Les Anges du Péché (Angels of Sin) (Robert Bresson, 1943)
The well-off, good intentioned Anne-Marie joins a convent that works to rehabilitate female prisoners and immediately zealously tries to ‘save’ Thérèse, an obstinate and devious-minded recent releasé who no one yet realizes is hiding out for a new crime she has committed.
While Angels of Sin may not reach the elevated spiritual heights of later masterpieces like Pickpocket or Au Hasard Balthazar, it’s interesting to see already with this first film, so much of Bresson’s aesthetic approach (and preferred imagery) already developing, with some of it even already fully formed. The film’s perspective is, as is most of the filmmaker’s output, rigidly Catholic and yet, where his later works feel much more about spiritual recovery and transcendence not always directly attached to the religion (even if the chosen methods of forgiveness and humility and enlightenment are all particularly true to it) — set in milieus, for instance, of a city dwelling pickpocket or of a rural cruelly-treated donkey — that this one takes place directly within a convent (and with a reverent tone towards the ruling Mother inhabitants) makes it feel much more specific, and ultimately less magnificent, then the later work. In fact, if you just read the plot synopsis, you could easily mistake it for a Sunday morning American religious TV movie selling God and Religion, no questions asked (or expected).
Of course, however, it’s Bresson’s austere, minimalist (already there in spades) approach that sets it apart from the more deliberately comforting and far less intellectually engaging attempt at selling God that the Sunday morning shows bring. Though the duplicitous Thérèse (played with an animalistic cunning belying the much more blank, yet deeply fascinating, performances that would be common to the director as he moved away in his later work from using professional actors) does ultimately find spiritual peace and transcendence with Anne-Marie dying in her arms while giving her final nun vows (yeah, as I said, if you didn’t know better, this could easily be a Sunday morning melodrama), it’s things such as the final image that creates that Bressonian clash between mortal imprisonment and spiritual freedom, as Thérèse’s hands (similar to the shot in Pickpocket) are locked into handcuffs for the crime she has committed. It’s not meant ironically, but it is nonetheless. Freedom on a spiritual level comes with a price and responsibility. It ain’t free.

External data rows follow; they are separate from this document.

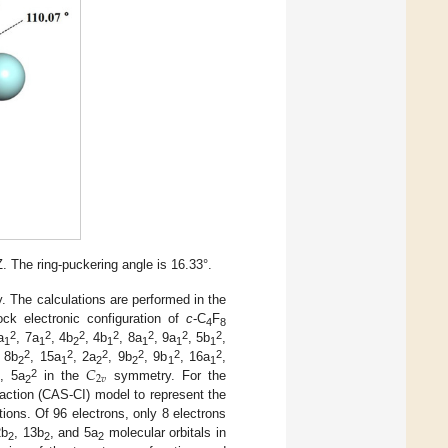
The ring-puckering angle is 16.33°.
 The calculations are performed in the
ock electronic configuration of
c
-C
F
4
8
2
2
2
2
2
2
2
a
, 7a
, 4b
, 4b
, 8a
, 9a
, 5b
,
1
1
2
1
1
1
1
𝐶
2
2
2
2
2
2
, 8b
, 15a
, 2a
, 9b
, 9b
, 16a
,
2
1
2
2
1
1
2
𝑣
2
, 5a
in the
symmetry. For the
2
raction (CAS-CI) model to represent the
ions. Of 96 electrons, only 8 electrons
2b
, 13b
, and 5a
molecular orbitals in
2
2
2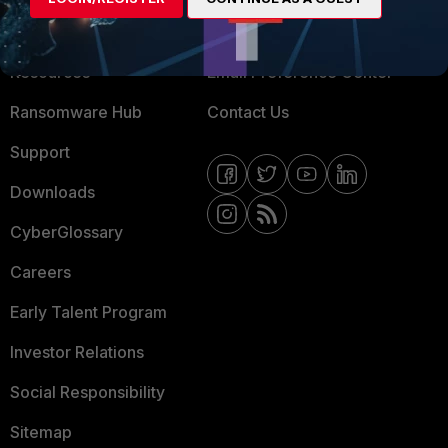
Training
Fortinet Community
Resources
Email Preference Center
Ransomware Hub
Contact Us
Support
Downloads
CyberGlossary
Careers
Early Talent Program
Investor Relations
Social Responsibility
Sitemap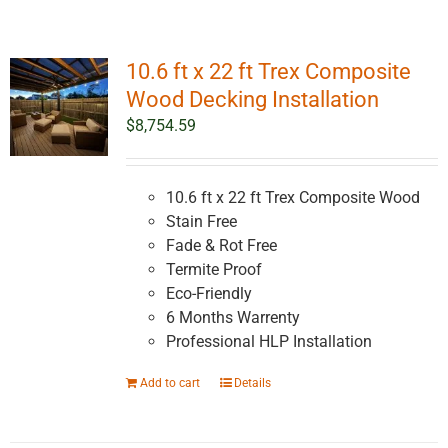
10.6 ft x 22 ft Trex Composite
Wood Decking Installation
$
8,754.59
10.6 ft x 22 ft Trex Composite Wood
Stain Free
Fade & Rot Free
Termite Proof
Eco-Friendly
6 Months Warrenty
Professional HLP Installation
Add to cart
Details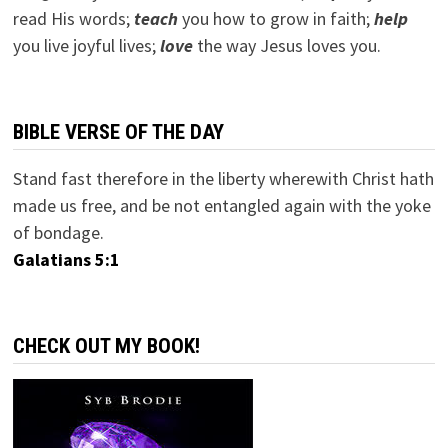
read His words;
teach
you how to grow in faith;
help
you live joyful lives;
love
the way Jesus loves you.
BIBLE VERSE OF THE DAY
Stand fast therefore in the liberty wherewith Christ hath
made us free, and be not entangled again with the yoke
of bondage.
Galatians 5:1
CHECK OUT MY BOOK!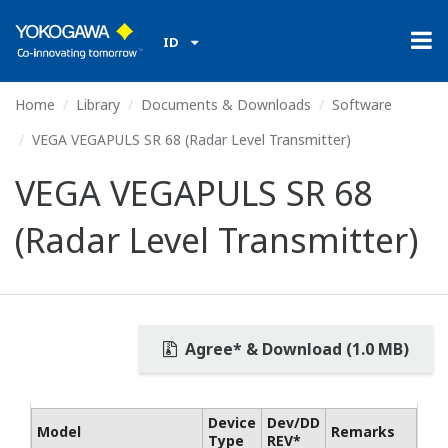
ID
Home
Library
Documents & Downloads
Software
VEGA VEGAPULS SR 68 (Radar Level Transmitter)
VEGA VEGAPULS SR 68
(Radar Level Transmitter)
Agree* & Download (1.0 MB)
Device
Dev/DD
Model
Remarks
Type
REV*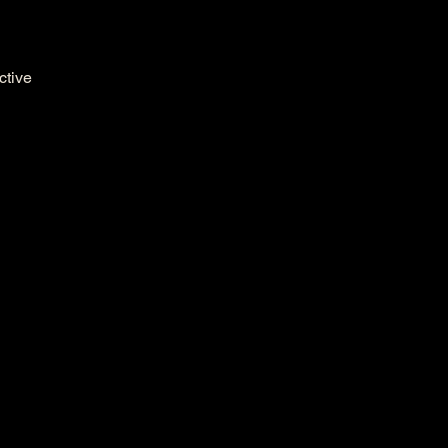
ctive 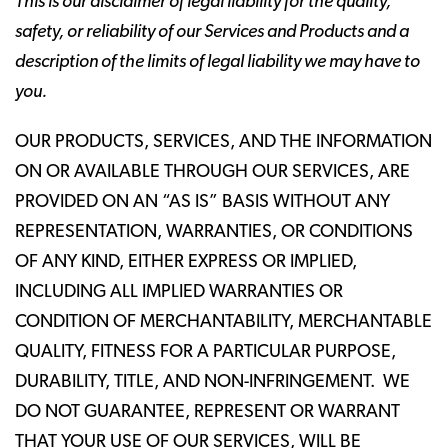
This is our disclaimer of legal liability for the quality,
safety, or reliability of our Services and Products and a
description of the limits of legal liability we may have to
you.
OUR PRODUCTS, SERVICES, AND THE INFORMATION
ON OR AVAILABLE THROUGH OUR SERVICES, ARE
PROVIDED ON AN “AS IS” BASIS WITHOUT ANY
REPRESENTATION, WARRANTIES, OR CONDITIONS
OF ANY KIND, EITHER EXPRESS OR IMPLIED,
INCLUDING ALL IMPLIED WARRANTIES OR
CONDITION OF MERCHANTABILITY, MERCHANTABLE
QUALITY, FITNESS FOR A PARTICULAR PURPOSE,
DURABILITY, TITLE, AND NON-INFRINGEMENT. WE
DO NOT GUARANTEE, REPRESENT OR WARRANT
THAT YOUR USE OF OUR SERVICES, WILL BE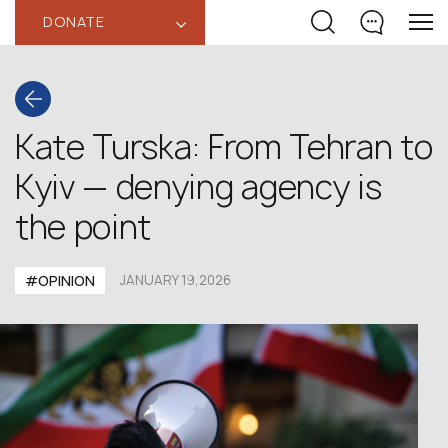
DONATE
‹
Kate Turska: From Tehran to
Kyiv — denying agency is
the point
#OPINION
JANUARY 19,2026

Along with the detail of her hands being cuffed (with those kinds of close-ups — on hands, on small acts of cruelty — eventually growing in greater importance in his work as he moved away more and more from having performers ‘parrot’ emotion), there’s also the overall austere direction and the non-traditional approach of minimizing the ‘physical’ conflict in dramatic scenes (for example, the choice to not see either the man who sells the gun to Thérèse or the man she shoots – with the former, we only hear his voice and, for the latter, we only see his shadow) as a way to reinforce Thérèse’s ‘spiritual’ journey and (initially) dark path.
Man, if only those Sunday morning movies had gotten a filmmaker like Bresson to make them! I’d be a true believer by now.